Morgan Stanley predicts new bear market
Bears are back as Morgan Stanley tips share slump
MICHAEL PASCOE January 29, 2010 - 11:18AM
The bears are out again at Morgan Stanley, predicting a 25 per cent fall in developed world stockmarkets this year. They’re just not sure whether the fall has already started or if there’s one more leg up before the dive. The analysis is aimed more at US and European markets than Australia, given our hybrid developed world/China nature, but the investment bank’s strategy team reckons Asia is riding for a fall as well. And Australian market sentiment still takes its lead from Wall Street more often than not. In his latest research note to clients, Morgan Stanley’s Gerard Minack’s own hunch is that the present wobbles will pass, allowing markets to regain their poise before the substantial mid-year fall – a bear market.

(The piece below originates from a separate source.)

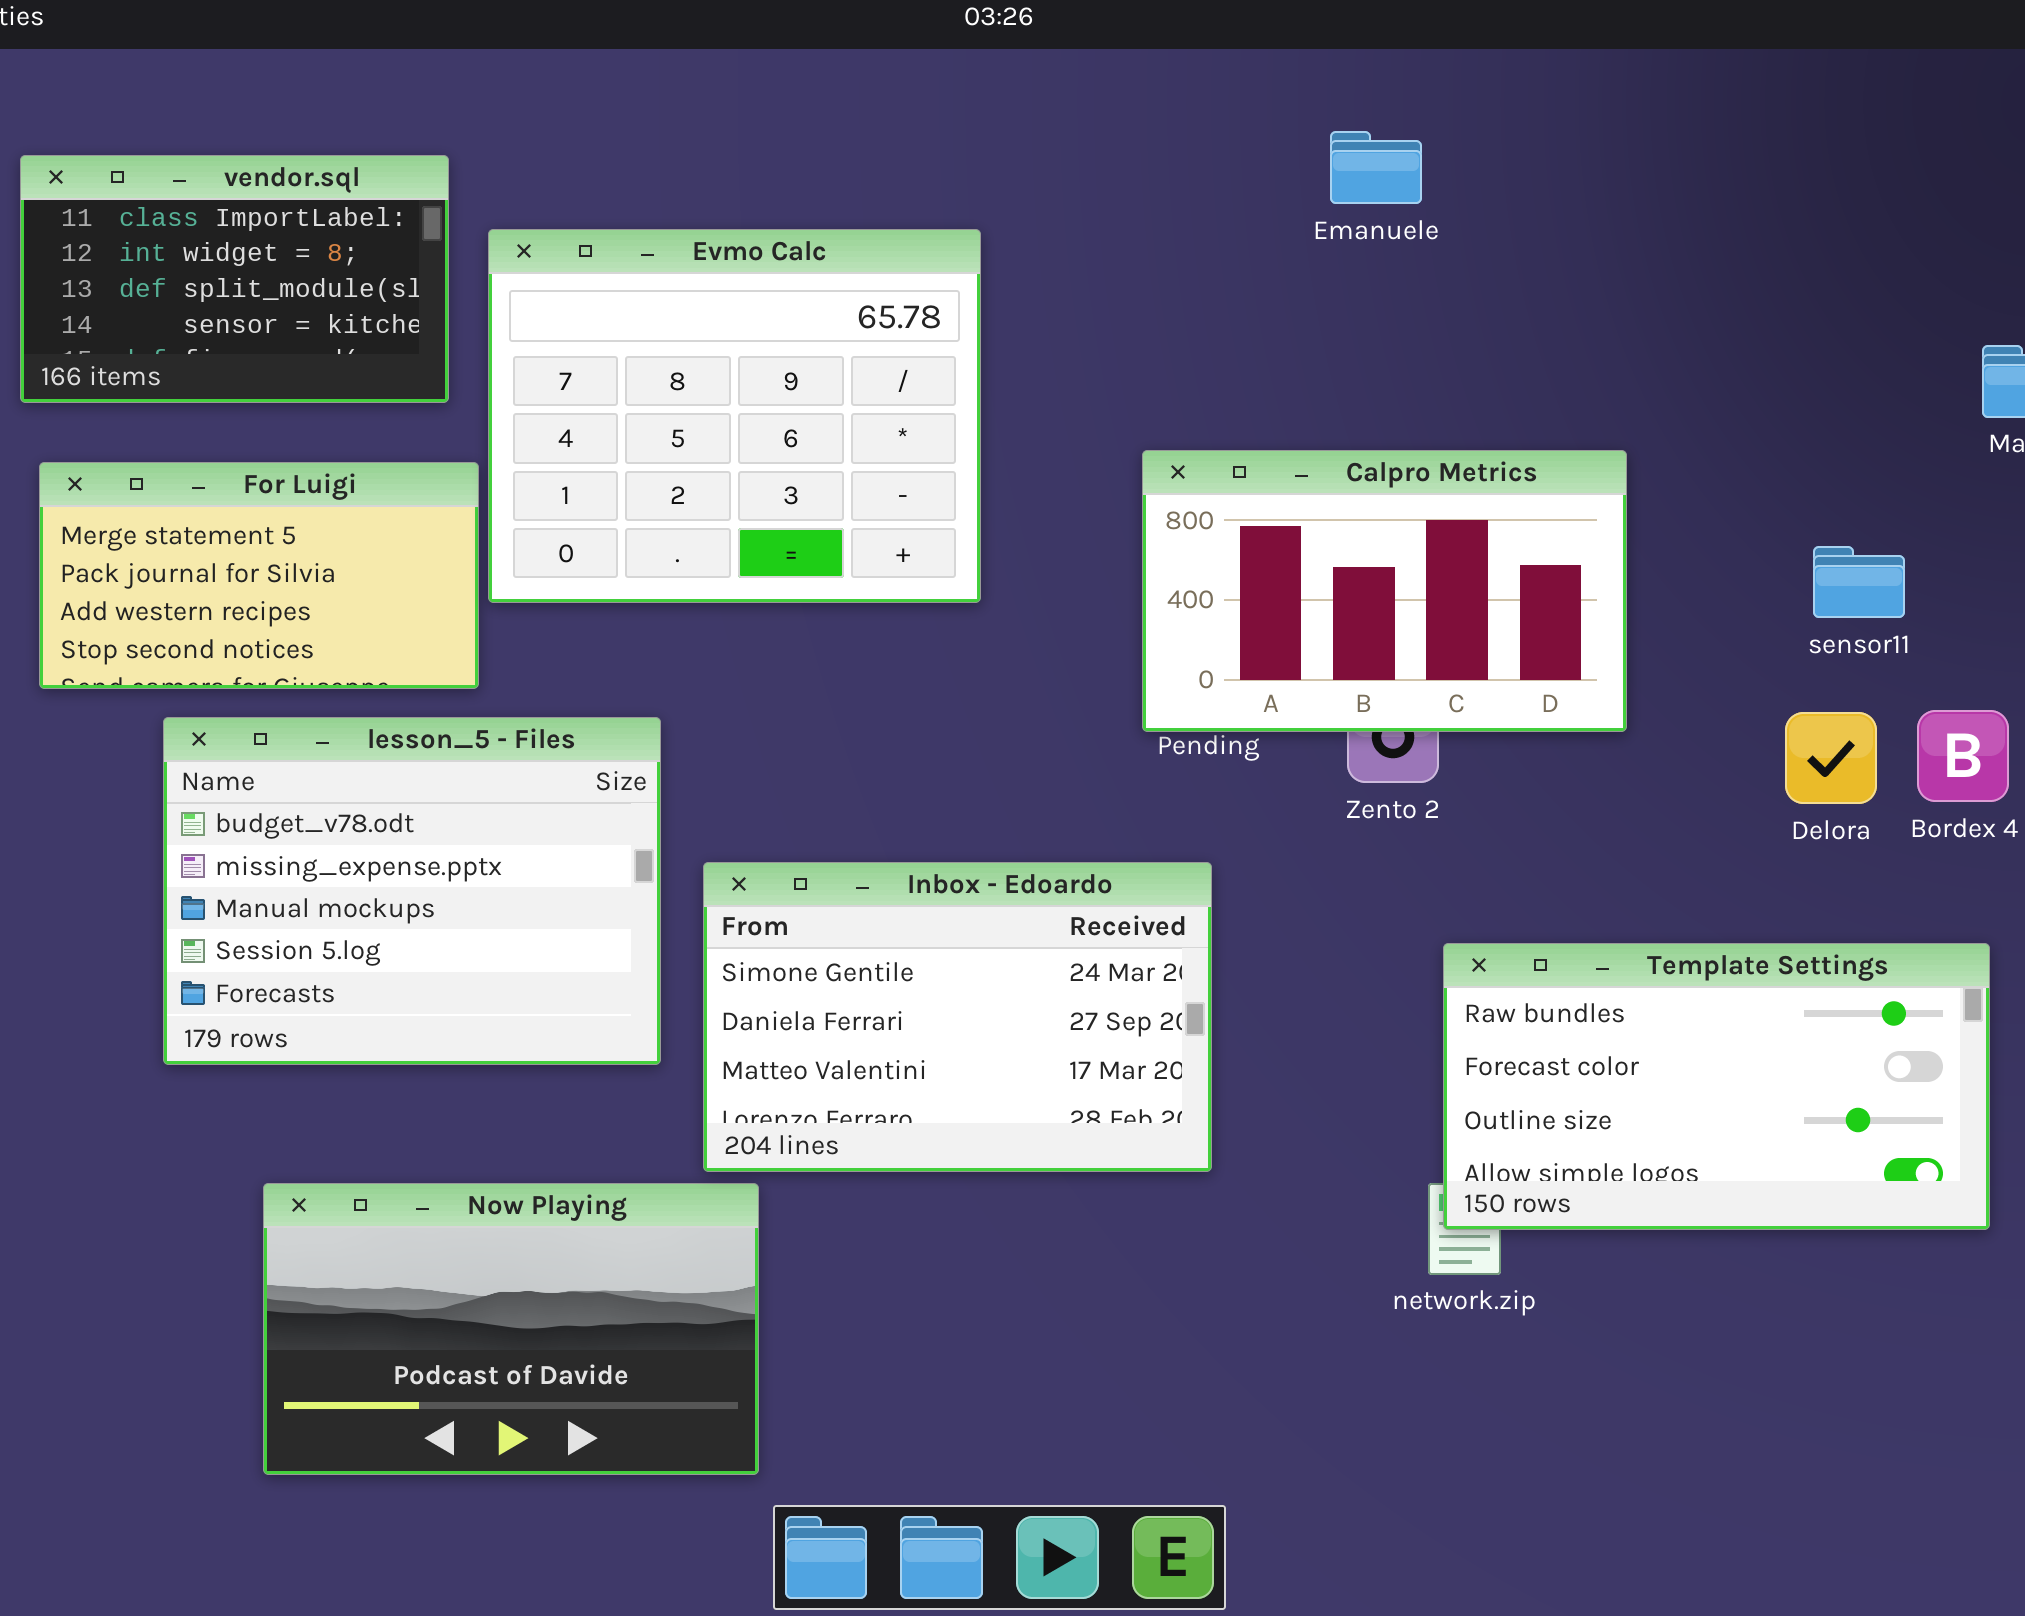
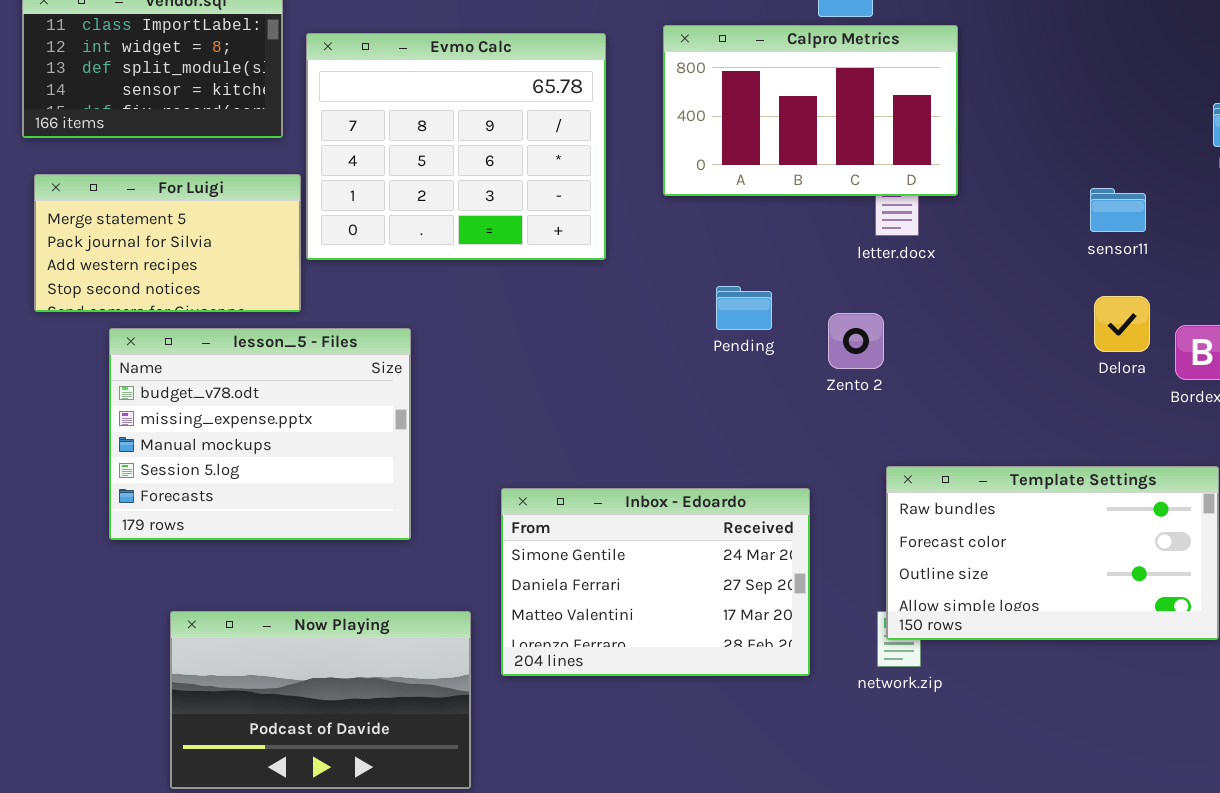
Calpro Metrics: [1142,450,1627,732] -> [663,25,958,196], moved
sensor11: [1813,546,1905,618] -> [1090,188,1146,232], moved
Delora: [1785,712,1877,804] -> [1094,296,1150,352], moved
Inbox - Edoardo: [703,862,1212,1172] -> [501,488,810,676], moved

The forecast is based on two key beliefs: that markets have run well beyond fundamental justification and will become disappointed with tepid developed world economic growth; and, more or less, that “this is what always happens” after a big relief rally. “We don't think that developed equities have started an extended bull market,” writes Minack, a rational bear leading up to the GFC. “We see the rise from March 2009 as a typical relief rally that follows major bear markets. Those relief rallies can occur regardless of underlying macro conditions, regardless of liquidity conditions and - most importantly - regardless of what happens next. “The fundamentals did improve this time - systemic financial crisis ended - but we think risk assets have swung to pricing a better outlook than is likely.” He argues that the average initial relief rally is around 70 per cent – the sort of rally most developed equity markets have seen with the MSCI World market index showing 77 per cent growth from its March low. (Perhaps beneficially, the Australian market is lagging on that count, pegging closer to 60 per cent.) “After the relief rally there is, on average, a 25 per cent pull-back - so, technically, a new bear market. That's what we expect at some stage this year.”